Supporting the Learning of
Our Non-Indigenous Peers
In our recent Four-Year Reflection Report, SGF looked back on the work we’ve done and the impact we’ve had within the Indigenous community in the years since the COVID-19 crisis took hold. As others pulled back, we did our best to reach out. Our grantmaking grew, our Fellowships expanded, our Affiliates thrived, and when it was safe to gather together again, we did. Below is an excerpt regarding our work with Gourds of Wisdom.
For over 500 years, Indigenous Peoples have attempted to share our experiences and model cooperative relations in our work and agreements with our non-Indigenous peers. We’ve understood the lack of perspective that contributes to the misalignment in their perspectives around vital topics like water, the environment, sacred sites, individualism, and natural law. We can not do good work with each other, and we can not be supported by non-Indigenous allies in a reciprocal and respectful manner unless we truly see and understand each other.
While the pandemic brought many challenges, it also broadened the perspectives of our philanthropic donors, funders, and advisors who saw an opportunity to engage and work differently and become better allies to Indigenous Peoples. From this critical moment, the Gourds of Wisdom donor education pilot project was born.

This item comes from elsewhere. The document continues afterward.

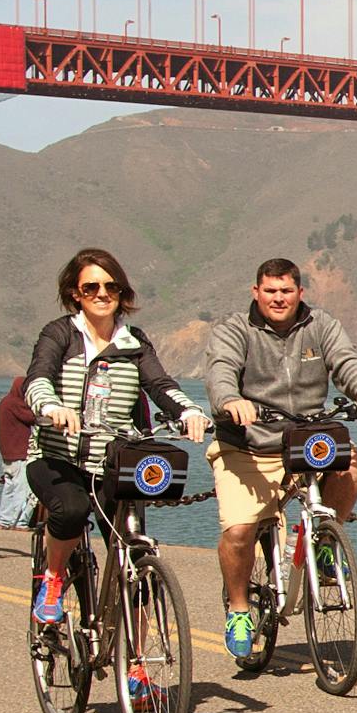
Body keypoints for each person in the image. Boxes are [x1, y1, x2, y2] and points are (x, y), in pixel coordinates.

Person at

The Gourds of Wisdom is a cohort of philanthropic donors, funders and advisors engaged in an educational and cultural orientation to Indigenous Peoples, communities, and the Indigenous Peoples’ movement. Designed by our leadership, in engagement with and from community, as one of our change strategies, the Gourds of Wisdom component is a proactive, forward-thinking formula that brings together the strengths of like-minded colleagues in movement-building, academia, and philanthropy with allies in social transformation and justice endeavors.
SGF’s Gourds of Wisdom provided an educational ecosystem and opportunity to 25 philanthropic and social movement leaders to connect, learn, and be grounded in Indigenous Peoples’ principles and values. We were successful in initiating the first cohort of donors, leaders, and philanthropic partners in a two-year process of rigorous personal and professional reflection to better serve as advocates and allies of Indigenous Peoples.
The cohort was accompanied by a faculty of exceptional Indigenous thought leaders, cultural bearers and practitioners, and community advocates to help better orient and guide the conversations around Indigenous cosmologies, Indigenous values and principles, community justice, resource mobilization, decolonization of philanthropy, and strategies to amplify valued-aligned philanthropic advocacy.
The planning framework for the next cohort is underway, and we are pleased and honored at the opportunity to build on the success and learnings of our pilot program to continue to inform the collective consciousness of philanthropy and donors.